Ocamyd

a file (de-)compressor based on the DMC algorithm

Ocamyd is a statistical file compressor/decompressor which resulted from my experiments with Gordon V. Cormack's and R. Nigel Horspool's Dynamic Markov Compression (DMC) algorithm. Like DMC - Ocamyd is a bit prediction algorithm, but it combines DMC's finite state machine with PPM-like low-order bit-context-models and a suffix match routine. On a statistical level Ocamyd tries to learn from the data it has processed by adjusting and weighting its predictions according to the prediction errors it made in the past. Beside the encoding parameters Ocamyd only transmits the arithmetic coded prediction errors to the decoder which makes the same assumptions as the encoder and therefore is capable of reconstructing the original message with the help of the transmitted and decoded error information. Ocamyd is a plain file to file (de-)compressor and has no archiving functions nor does it store any meta file information. Ocamyd is written in C and is open source and like DMC the implementation is free so long as you don't resell it.

A word of caution

Ocamyd is experimental software and in its current state i do not recommend it for end users or to backup/archive your data with it. Ocamyds usefulness is currently limited: beside the fact that it en-/decodes very slowly and requires relatively much memory, the different versions are not compatible with each other and currently Ocamyd is not compiler independent, so one should always use exactly the same version and compilation for the en- and decoding process. Furthermore Ocamyd makes heavy use of floating point arithmetic and correct functioning may depend on the floating point implementation of the source and target machine. If you are looking for an integer arithmetic DMC instead, i recommend Matt Mahoneys DMC implementation in PAQ8L.

Downloads

To my knowledge Ocamyd was the first approach to explore the possibilities of the DMC algorithm in combination with other prediction techniques (Edit: Not true. Suzanne Bunton has done something similar before for her Ph.D. thesis, she used a 256-ary alphabet DMC and merged it with PPM). A win32 console executable with the C source code is published below as a demonstration of these possibilities and with the hope that other programmers will pick up the concept and improve it. If you want to contribute something to Ocamyds source code, and you want it to be published on this site, you can send me your source code. Any serious contributions are welcome.

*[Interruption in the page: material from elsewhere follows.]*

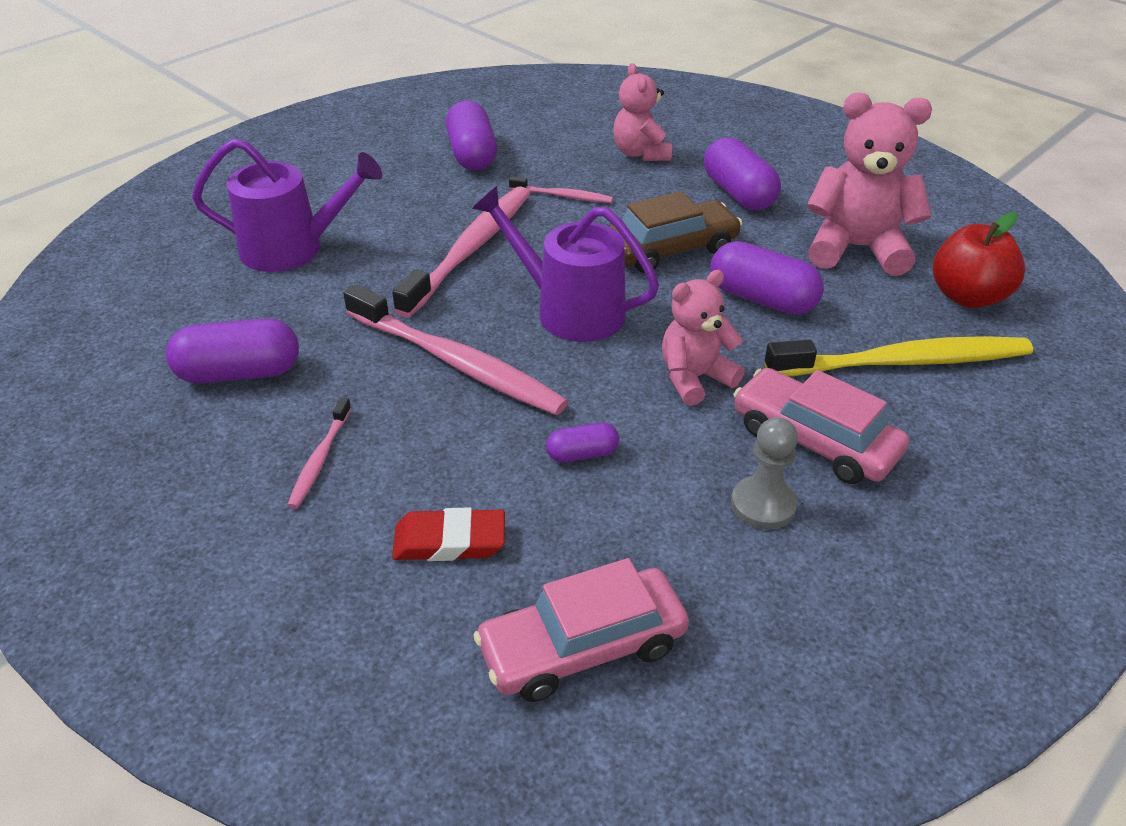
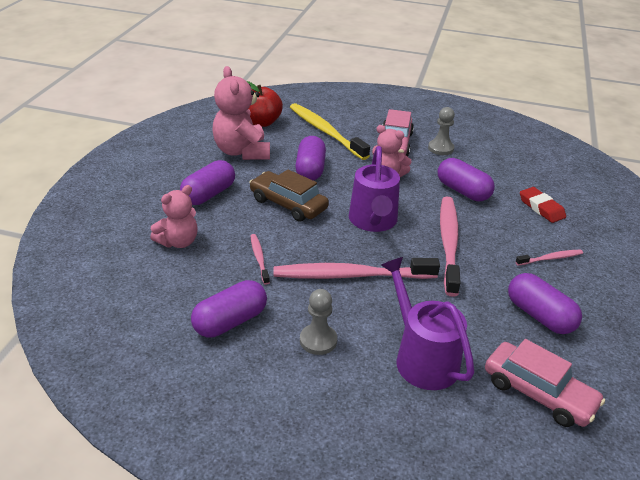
camera: 120 degrees left, 5 degrees down
(390, 195) = (318, 340): none -> grey pawn
(582, 454) = (463, 191): purple capsule -> purple capsule, size x1.86
(582, 647) = (542, 169): pink car -> pink car (538, 393)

latest version: Ocamyd-1.66.final (Caution: this version has a bug in pupdate(), i guess it's an underflow error. As a workaround you can try to replace the pupdate() function with the one from v1.65. Update: LovePimple kindly provides a speed optimized ocamyd166test1 win32 executable [Pentium III or above required] with a replaced pupdate() function [as suggested above]. Please let me know if this version works on those files where the final 1.66 version fails.)
latest stable version: Ocamyd-1.65.final
older versions: Ocamyd-1.64 (external link, no source code)
other versions: Ocamyd-1.65.final-LTCB-1.0 (Modified 1.65 version by Mauro Vezzosi for Matt Mahoney's Large Text Compression Benchmark, resulting from Mauros experiments on large text files, his improvements are also included in the 1.66 version). Ocamyd-1.66.mod4 (Source code of a modified 1.66 version by Nania Francesco Antonio from Dec-2007, introducing Francescos ADMC routines. This is a preliminary version - i still haven't found time to work on it. Update: Here's a zip file of this version with source code and a speed optimized win32 executable [Pentium III or above required] provided by LovePimple.)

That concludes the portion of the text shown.